### [WORK TASK]
The lines below starting at the line containing "84 193 6.55" and ending at the line containing "83 57 12.53" are to be repeated exactly, with both ends kept and nothing else added.

Records from a dataset:
§

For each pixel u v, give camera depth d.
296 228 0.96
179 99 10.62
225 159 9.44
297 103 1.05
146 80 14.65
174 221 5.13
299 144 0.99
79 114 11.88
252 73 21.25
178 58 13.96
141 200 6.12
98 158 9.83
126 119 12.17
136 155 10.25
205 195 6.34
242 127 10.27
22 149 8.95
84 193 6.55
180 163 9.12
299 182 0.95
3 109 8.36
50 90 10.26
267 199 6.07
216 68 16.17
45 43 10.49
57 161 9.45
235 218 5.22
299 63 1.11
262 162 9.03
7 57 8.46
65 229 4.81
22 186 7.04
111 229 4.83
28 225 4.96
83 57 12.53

§

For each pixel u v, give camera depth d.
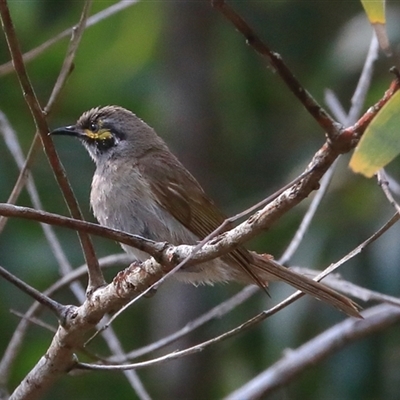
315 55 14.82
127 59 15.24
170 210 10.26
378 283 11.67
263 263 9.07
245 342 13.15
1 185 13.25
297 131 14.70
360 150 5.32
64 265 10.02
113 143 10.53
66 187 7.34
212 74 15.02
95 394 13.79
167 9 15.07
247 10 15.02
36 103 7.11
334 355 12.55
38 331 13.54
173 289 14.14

§

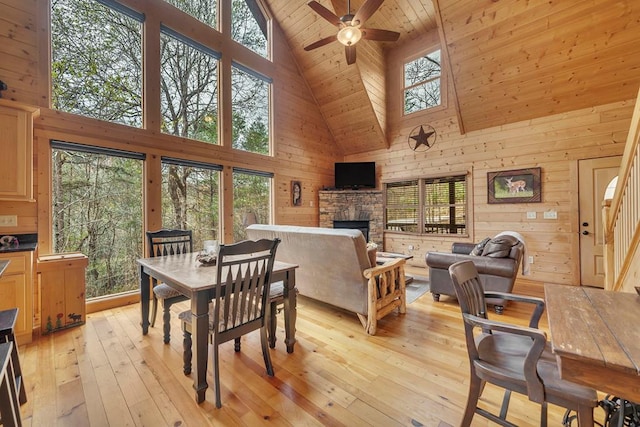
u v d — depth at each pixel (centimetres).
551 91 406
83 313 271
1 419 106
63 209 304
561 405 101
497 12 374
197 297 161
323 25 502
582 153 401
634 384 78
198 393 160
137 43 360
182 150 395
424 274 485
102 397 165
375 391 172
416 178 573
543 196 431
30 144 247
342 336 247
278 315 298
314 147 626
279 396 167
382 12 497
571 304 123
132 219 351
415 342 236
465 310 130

§

### [EXERCISE OUTPUT]
84 193 6.55
180 163 9.12
299 182 0.95
3 109 8.36
50 90 10.26
267 199 6.07
216 68 16.17
45 43 10.49
57 161 9.45
235 218 5.22
299 63 1.11
262 162 9.03
7 57 8.46
65 229 4.81
22 186 7.04
111 229 4.83
28 225 4.96
83 57 12.53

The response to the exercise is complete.